As interest in nursery-level education grew, the academic community began to offer training in the field, and professional associations were formed. For example, at the Merrill Palmer School of Motherhood and Home Training (which later became the prestigious Merrill Palmer Institute), a nursery school was provided where students participated in an 8-hour laboratory experience each week. They studied child care management, health, nutrition, and social problems—not very different from what students do, at least in part, today.
In 1925 Patty Smith Hill (1942/1992) called a meeting of early leaders in the field to discuss issues of concern in the care of young children. In 1929 the National Association of Nursery Education was founded. That association has continued and is now known as the National Association for the Education of Young Children (NAEYC). It has grown to more than 100,000 members and provides an annual conference attended by 24,000 people (NAEYC, 2010). For over 25 years, NAEYC has developed an accreditation system designed to ensure high-quality standards in early childhood programs. Over 7,000 preprimary centers were NAEYC accredited in 2010. In addition to promoting the educational philosophy of developmentally appropriate practice, the organization provides professional development resources and seminars, publishes books and journals, and is a leading advocate for public policy issues that affect children and families (NAEYC, 2010). Information about NAEYC is included in the Related Organizations and Online Resources section at the end of this chapter.

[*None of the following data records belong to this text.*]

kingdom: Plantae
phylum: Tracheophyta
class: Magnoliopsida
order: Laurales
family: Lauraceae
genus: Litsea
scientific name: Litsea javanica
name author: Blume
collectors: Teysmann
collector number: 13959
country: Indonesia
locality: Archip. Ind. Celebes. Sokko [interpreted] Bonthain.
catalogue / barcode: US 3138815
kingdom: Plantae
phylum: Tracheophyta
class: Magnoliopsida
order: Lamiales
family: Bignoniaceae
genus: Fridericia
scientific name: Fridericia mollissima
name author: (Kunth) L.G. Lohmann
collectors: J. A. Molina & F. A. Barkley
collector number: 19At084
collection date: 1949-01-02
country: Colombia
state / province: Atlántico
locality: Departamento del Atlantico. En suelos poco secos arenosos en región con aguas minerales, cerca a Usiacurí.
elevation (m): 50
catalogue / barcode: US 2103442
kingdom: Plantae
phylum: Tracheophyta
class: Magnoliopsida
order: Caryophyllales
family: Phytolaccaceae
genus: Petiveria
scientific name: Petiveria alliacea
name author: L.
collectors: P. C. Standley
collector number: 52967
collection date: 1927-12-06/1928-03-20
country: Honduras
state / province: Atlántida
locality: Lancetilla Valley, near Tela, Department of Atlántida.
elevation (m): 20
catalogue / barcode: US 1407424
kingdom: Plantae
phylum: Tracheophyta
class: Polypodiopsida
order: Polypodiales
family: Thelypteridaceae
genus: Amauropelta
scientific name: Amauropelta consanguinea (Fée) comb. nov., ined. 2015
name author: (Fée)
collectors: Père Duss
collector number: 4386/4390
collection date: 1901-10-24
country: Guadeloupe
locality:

“The NAEYC national conferences are completely mind-blowing. To be surrounded by tens of thousands of early childhood professionals—attending workshops, making connections, hearing what the researchers and movers and shakers are up to—makes me feel I am part of an important community. I always come away inspired.”
The field of early childhood education has a noble history that has resulted in a proliferation of programs designed with the very best intentions for young children. People who enter the field usually do so out of a genuine sense of caring about children—certainly not for a love of money! (The issue of compensation will be discussed later in this chapter.) Most of us in early childhood education—like John Dewey or Maria Montessori or Patty Smith Hill—want to make a difference in children’s lives and, by doing so, help to create a better society. Nevertheless, these questions have probably crossed every early childhood teacher’s mind: Is all our hard work effective? Can we really make a difference?